The last bastion of Microsoft is gaming. As soon as I can game on Linux, they will be given the last boot. Not installing Win11, Win10 is my last MS OS, come what may.
Instead of clicking the profile picture you have to click the three dots next to the profile picture. Perhaps we shouldn't blame the article as MS also get the help for their own software wrong and El Reg are hopefully using something better.
“There is a theory which states that if ever anyone discovers exactly how the Teams UI works and why it is here, it will instantly disappear and be replaced by something even more bizarre and inexplicable.
There is another theory which states that this has already happened.”
I love the way the windows seamlessly blend into each other in that edgeless way so you can't see which you're on; joining a meeting with a window too small to display the join button; the Fisher price UI. Notifications that don't go away until you needlessly click on the correct window (see above) are a mere courtesy detail.
</sarcasm>
"And I absolutely love how you can't choose how to put line breaks vs. send the message in chat (shift-enter vs. plain enter vs. ctrl-enter)."
Yes, it sucks big time. Nowadays, since I'm not a one liner at all, I always switch the GUI to format-mode (bold, etc ...) so as ENTER issues a new line as ... it always was since the mid-50s, I think !
One day, they will even remove the SPACE in teams, then ponctuation, then the consonants ...
tllfckngsckthstm (it will fucking suck, this time !)
Just use https://meet.jit.si/ - it is free and you do not need to (pretend to) read a complicated license.
You don't even need to install specialised software - a web browser supporting WebRTC is enough. That's Chrome/Chromium and other derivatives, Firefox, and Safari works quite well too.

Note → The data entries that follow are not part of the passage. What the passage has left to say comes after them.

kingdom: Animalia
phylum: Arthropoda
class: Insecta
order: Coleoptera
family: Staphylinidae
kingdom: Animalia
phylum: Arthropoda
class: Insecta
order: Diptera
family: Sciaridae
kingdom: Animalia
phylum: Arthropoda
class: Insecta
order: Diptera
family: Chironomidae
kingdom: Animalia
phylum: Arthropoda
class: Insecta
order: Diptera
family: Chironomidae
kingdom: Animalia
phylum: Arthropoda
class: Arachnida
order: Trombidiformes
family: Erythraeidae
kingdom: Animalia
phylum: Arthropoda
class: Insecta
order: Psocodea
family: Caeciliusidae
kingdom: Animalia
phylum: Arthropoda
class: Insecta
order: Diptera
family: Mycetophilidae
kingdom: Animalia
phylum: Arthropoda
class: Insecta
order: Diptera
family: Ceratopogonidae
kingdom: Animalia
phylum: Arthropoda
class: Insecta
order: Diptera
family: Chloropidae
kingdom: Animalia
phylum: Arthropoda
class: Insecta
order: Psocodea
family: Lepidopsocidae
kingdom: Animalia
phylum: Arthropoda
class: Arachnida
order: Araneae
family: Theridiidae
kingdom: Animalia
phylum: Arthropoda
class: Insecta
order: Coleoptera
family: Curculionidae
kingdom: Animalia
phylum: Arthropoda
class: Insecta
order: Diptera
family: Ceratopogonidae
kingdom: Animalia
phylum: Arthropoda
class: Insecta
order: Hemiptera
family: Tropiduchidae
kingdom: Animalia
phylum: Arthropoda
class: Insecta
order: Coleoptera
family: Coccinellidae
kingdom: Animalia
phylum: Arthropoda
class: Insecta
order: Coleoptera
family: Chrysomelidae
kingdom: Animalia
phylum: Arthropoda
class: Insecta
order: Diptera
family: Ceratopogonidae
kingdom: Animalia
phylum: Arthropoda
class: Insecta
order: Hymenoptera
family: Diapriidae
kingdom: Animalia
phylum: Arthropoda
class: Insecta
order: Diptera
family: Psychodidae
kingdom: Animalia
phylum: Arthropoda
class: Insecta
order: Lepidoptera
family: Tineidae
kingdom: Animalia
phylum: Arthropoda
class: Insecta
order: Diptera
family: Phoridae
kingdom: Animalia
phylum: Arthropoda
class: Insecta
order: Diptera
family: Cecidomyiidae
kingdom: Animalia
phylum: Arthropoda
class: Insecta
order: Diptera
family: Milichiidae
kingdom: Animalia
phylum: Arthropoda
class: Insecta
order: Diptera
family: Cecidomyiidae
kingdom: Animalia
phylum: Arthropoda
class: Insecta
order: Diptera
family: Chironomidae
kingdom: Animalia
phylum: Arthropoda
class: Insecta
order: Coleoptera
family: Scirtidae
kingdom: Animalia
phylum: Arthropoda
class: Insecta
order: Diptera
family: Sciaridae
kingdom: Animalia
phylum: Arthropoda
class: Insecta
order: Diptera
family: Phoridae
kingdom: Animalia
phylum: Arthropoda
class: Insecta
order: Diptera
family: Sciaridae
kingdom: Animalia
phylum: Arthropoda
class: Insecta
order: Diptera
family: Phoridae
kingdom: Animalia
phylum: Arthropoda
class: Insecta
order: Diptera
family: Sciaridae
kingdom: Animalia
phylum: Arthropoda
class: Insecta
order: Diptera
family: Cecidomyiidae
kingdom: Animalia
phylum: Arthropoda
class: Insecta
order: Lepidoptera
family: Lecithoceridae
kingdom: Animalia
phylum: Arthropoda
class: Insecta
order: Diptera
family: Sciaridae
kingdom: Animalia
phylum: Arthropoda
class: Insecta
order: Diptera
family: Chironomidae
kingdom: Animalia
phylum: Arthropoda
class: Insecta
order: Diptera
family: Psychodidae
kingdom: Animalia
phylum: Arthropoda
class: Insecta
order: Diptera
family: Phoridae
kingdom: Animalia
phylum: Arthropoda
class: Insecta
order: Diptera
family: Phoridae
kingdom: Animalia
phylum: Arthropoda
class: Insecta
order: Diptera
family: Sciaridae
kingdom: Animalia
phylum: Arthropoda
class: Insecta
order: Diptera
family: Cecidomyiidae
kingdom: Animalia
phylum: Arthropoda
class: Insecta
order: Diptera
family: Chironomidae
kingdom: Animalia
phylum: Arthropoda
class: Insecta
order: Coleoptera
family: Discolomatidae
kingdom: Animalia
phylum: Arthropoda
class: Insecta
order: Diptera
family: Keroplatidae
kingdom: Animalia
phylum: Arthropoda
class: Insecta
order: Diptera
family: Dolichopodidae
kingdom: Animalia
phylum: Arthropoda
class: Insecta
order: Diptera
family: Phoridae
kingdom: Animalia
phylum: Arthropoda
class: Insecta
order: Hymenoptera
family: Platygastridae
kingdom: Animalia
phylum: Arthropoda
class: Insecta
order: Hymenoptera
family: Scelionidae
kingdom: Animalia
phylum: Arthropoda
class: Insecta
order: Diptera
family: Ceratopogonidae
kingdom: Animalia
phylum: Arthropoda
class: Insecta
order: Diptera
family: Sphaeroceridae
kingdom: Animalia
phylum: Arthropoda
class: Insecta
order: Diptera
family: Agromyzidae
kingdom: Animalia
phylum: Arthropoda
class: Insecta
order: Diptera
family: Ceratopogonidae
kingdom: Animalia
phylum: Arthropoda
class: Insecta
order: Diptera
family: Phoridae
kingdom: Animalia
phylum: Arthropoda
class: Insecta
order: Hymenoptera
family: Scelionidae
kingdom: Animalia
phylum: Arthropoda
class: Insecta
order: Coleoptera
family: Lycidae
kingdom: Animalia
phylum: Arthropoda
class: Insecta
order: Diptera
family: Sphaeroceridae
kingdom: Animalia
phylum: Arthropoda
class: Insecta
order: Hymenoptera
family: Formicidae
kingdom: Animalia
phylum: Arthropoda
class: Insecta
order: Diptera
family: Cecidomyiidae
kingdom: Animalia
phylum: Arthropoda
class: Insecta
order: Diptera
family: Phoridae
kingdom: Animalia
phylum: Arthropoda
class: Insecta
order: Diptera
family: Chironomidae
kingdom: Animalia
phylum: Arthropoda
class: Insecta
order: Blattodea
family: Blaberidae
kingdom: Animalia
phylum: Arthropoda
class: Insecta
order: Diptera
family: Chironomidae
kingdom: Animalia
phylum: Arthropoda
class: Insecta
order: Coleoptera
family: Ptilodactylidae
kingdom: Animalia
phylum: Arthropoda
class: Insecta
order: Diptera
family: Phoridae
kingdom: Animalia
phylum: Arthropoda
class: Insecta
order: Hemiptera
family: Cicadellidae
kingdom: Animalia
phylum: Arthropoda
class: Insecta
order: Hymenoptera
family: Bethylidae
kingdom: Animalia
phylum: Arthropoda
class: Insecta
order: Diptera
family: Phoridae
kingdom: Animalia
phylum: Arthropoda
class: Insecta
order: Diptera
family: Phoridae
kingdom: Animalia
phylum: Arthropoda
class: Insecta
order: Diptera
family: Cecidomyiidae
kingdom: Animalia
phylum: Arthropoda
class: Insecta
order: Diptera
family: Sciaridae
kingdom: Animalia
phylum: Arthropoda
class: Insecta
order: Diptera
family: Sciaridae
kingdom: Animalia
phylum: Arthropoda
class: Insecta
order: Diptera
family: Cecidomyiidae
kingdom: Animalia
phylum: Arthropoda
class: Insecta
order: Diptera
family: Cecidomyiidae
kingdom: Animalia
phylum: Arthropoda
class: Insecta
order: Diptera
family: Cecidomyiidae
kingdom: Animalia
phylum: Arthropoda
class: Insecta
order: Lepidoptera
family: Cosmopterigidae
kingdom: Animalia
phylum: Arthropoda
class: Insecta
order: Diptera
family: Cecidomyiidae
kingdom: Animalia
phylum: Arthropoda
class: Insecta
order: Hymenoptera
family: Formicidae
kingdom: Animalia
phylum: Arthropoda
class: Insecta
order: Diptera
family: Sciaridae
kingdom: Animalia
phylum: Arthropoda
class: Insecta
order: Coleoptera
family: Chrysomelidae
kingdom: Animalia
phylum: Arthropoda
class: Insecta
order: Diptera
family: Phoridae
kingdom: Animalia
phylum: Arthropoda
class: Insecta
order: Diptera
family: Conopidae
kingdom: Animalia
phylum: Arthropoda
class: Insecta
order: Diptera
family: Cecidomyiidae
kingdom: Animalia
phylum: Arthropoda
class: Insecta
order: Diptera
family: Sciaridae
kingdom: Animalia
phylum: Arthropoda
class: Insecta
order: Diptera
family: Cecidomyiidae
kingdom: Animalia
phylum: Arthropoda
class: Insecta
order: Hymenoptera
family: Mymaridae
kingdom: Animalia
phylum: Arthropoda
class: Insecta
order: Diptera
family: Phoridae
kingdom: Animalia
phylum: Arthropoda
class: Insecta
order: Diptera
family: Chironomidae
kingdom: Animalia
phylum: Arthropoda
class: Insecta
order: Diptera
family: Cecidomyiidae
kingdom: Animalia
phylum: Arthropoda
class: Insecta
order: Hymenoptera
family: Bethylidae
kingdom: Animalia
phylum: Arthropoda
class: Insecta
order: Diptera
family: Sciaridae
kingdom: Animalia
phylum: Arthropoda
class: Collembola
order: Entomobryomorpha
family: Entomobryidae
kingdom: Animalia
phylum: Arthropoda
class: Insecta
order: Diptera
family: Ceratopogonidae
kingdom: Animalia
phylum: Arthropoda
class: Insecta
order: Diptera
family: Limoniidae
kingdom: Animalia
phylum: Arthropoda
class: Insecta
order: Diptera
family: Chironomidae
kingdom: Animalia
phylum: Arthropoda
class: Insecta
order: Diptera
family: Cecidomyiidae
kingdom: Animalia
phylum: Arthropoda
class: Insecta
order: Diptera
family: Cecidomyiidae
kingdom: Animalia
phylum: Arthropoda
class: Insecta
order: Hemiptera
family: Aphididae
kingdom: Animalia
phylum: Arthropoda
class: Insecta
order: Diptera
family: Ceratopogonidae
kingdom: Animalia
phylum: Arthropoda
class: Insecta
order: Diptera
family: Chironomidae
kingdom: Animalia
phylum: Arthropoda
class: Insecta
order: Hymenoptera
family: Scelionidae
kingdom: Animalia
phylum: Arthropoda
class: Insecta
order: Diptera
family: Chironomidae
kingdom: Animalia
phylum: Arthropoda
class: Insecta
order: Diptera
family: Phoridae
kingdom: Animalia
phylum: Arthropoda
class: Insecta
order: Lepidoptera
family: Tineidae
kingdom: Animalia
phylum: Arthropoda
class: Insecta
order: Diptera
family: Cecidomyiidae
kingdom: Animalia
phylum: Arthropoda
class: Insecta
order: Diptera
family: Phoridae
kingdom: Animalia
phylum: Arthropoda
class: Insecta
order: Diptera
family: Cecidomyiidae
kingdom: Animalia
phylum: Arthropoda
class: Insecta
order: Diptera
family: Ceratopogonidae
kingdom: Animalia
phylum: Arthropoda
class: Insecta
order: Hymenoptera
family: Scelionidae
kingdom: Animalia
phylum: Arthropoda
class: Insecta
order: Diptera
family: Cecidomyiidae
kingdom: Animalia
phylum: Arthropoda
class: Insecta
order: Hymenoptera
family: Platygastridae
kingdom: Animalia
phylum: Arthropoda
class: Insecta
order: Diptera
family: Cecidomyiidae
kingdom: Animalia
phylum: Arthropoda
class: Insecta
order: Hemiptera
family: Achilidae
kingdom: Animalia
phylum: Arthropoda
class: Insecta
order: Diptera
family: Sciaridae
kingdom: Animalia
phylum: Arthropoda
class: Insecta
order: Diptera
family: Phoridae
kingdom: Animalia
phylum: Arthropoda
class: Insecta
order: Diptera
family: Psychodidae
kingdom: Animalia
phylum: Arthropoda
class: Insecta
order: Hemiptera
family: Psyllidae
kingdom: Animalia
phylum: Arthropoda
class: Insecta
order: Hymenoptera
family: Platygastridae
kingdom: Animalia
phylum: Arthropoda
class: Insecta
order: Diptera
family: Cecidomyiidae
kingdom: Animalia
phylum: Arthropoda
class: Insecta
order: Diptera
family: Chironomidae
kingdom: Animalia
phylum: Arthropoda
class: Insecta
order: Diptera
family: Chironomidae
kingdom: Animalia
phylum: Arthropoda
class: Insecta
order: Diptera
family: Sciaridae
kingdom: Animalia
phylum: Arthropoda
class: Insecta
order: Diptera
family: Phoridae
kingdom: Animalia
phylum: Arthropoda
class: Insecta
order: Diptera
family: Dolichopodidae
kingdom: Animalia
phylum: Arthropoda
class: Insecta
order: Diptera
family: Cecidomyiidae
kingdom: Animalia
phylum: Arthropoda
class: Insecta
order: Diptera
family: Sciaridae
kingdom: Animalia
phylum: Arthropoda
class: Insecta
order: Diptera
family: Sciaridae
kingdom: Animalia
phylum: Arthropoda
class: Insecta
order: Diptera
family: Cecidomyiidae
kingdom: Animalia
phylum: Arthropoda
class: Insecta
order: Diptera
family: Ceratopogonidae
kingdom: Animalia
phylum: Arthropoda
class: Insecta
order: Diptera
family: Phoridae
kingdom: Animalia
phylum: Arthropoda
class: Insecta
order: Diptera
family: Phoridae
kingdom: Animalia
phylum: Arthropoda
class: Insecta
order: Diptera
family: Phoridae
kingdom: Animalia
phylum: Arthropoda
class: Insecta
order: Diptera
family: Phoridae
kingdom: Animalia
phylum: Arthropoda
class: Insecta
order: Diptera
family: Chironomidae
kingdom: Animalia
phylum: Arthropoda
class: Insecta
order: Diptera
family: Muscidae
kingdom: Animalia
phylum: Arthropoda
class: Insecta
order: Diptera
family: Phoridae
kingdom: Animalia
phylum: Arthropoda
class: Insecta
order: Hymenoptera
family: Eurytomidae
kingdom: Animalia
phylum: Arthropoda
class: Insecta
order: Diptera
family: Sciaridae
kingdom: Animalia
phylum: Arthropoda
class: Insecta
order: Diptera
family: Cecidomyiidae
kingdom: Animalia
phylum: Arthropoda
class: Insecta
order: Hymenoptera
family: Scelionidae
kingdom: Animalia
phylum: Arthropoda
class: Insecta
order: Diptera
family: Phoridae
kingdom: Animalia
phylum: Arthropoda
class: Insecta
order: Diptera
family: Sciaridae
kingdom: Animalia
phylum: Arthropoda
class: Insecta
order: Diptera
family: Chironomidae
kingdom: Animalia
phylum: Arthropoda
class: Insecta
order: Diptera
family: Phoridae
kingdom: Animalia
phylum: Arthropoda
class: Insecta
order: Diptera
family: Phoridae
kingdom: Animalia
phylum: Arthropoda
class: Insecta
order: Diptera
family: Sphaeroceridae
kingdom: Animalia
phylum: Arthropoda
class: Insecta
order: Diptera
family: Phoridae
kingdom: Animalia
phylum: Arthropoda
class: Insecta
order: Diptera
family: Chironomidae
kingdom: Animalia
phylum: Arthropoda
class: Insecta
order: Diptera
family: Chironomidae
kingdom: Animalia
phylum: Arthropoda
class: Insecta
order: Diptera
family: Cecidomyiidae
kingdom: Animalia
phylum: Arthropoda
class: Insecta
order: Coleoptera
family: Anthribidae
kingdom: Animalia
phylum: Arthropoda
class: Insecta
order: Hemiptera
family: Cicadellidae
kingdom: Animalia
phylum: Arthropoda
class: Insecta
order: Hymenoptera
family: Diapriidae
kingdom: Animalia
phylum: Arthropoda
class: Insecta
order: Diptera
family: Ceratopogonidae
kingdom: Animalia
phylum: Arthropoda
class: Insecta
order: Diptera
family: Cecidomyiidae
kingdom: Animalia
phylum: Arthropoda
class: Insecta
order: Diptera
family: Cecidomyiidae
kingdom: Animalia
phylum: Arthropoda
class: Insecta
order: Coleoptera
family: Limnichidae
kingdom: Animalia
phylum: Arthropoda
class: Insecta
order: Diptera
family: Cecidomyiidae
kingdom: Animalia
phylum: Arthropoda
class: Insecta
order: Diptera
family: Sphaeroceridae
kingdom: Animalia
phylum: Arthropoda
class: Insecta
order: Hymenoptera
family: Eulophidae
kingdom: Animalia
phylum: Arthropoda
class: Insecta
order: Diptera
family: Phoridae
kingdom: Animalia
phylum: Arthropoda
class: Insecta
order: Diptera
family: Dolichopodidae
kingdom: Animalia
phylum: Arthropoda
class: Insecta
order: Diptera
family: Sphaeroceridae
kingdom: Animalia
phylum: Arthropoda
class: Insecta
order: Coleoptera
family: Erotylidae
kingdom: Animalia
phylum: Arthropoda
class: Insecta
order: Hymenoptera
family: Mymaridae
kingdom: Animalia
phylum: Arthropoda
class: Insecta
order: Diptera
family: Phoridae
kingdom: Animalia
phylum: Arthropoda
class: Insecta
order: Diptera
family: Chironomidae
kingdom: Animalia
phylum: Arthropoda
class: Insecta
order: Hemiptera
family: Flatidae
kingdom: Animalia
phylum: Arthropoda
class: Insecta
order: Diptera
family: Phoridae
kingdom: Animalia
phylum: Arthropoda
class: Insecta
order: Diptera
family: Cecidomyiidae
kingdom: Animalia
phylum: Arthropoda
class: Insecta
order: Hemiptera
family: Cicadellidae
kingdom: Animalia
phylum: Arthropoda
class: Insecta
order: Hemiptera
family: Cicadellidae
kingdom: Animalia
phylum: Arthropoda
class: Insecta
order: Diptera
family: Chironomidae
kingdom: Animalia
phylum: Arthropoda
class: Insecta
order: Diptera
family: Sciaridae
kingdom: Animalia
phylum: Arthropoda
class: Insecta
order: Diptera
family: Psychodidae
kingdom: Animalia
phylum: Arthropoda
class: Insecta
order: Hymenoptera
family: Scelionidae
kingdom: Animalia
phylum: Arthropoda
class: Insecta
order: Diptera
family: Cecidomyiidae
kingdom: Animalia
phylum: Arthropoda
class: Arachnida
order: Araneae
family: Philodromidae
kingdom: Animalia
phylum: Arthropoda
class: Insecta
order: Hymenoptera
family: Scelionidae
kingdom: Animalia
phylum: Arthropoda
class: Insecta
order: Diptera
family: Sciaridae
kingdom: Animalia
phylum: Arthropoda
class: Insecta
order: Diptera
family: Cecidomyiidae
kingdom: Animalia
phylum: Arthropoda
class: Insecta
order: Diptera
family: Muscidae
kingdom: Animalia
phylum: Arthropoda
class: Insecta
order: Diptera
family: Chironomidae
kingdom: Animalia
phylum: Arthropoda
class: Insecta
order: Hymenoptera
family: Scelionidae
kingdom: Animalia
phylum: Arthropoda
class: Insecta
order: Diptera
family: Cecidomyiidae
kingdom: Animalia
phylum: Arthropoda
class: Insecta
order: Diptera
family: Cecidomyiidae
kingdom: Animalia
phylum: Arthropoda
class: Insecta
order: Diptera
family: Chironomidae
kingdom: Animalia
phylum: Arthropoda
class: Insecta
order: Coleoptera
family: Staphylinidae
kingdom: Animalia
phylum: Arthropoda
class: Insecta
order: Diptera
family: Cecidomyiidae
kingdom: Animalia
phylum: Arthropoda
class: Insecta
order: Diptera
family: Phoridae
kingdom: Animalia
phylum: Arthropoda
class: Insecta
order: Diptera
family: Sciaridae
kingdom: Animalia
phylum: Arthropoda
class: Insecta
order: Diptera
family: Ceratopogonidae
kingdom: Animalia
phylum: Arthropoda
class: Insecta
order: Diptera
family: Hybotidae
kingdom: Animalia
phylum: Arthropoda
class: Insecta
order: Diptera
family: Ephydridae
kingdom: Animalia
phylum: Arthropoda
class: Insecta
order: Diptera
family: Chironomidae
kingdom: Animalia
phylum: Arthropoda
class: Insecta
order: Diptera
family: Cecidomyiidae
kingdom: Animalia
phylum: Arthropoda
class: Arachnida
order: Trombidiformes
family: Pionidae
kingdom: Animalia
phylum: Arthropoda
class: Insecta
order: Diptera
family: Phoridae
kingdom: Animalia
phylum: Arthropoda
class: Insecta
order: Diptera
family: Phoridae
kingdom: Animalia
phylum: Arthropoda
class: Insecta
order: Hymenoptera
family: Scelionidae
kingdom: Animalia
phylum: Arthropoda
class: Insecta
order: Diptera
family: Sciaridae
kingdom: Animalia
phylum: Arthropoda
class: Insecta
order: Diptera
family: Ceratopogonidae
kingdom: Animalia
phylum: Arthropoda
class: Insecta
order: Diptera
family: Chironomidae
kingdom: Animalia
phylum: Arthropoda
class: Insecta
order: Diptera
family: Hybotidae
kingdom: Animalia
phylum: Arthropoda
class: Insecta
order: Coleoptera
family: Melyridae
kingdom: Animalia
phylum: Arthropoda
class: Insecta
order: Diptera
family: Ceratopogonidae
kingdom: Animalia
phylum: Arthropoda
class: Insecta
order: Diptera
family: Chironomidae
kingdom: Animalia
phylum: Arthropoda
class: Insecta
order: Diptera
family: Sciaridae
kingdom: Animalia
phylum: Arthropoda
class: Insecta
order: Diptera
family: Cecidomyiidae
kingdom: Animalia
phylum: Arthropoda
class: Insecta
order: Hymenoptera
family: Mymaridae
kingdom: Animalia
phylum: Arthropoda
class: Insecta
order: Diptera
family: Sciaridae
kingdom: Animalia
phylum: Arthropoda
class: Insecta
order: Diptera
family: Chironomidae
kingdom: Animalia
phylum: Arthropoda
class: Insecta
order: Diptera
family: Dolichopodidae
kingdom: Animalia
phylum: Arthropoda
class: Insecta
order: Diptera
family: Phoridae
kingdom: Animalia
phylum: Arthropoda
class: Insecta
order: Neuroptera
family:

There's also an iOS app that does WebRTC if I recall correctly, but I found it laggy compered to simply using Safari, and I prefer to keep my app count low if I can (I usually fail spectacularly in that aim and need to cull every so often :) ).
We run it inhouse, though, as the server is the point where you can see all the streams. It's not exactly hard to set up, they've done a sterling job
… didn't you read the terms and conditions? What do you mean your legal department is a lad called Colin who knows "a bit about theses things"?
The invoice for this advice will be included in your next subscription payment.
Let's hope the usual thing happens and people jump ship to another service and knock holes in the "network effect".
Never pay the ransomware to get your data back,
GDPR - right to data portability ?
Generally speaking the data should be free
(https://ico.org.uk/for-organisations/guide-to-data-protection/guide-to-the-general-data-protection-regulation-gdpr/individual-rights/right-to-data-portability/#:~:text=In%20most%20cases%20you%20cannot,is%20manifestly%20unfounded%20or%20excessive.)
Yes, I've been using computers for the best part of 40 years. I think it is no longer acceptable to expect the end user to find the bugs. That world ended when they opted for the subscription model and the drip drip of constant updates. Same for Adobe, get it right, or get out.
You could migrate to Google. But they will get bored, close it down and try something else until that gets boring.
If you import into Apple, it will be incompatible with anything else, except other Apple sucks
You could got Open Source. It will be rock solid, but the will GUI suck and you best that Dave doesn't get pissed off with all the whining end users and big corporations constantly finding obscure issues, none of whom contribute a dammed thing to help out.
I somehow ended up with two different Teams accounts associated with the same email address. One was the Free Teams business, now known as Teams Classic, and the other was Teams Personal, now known as Teams Free. On Windows 11 I have to use different apps to access them. On Mac OS, I can switch between them on the same login.
This was on an account originally set up with Office Live back in the day.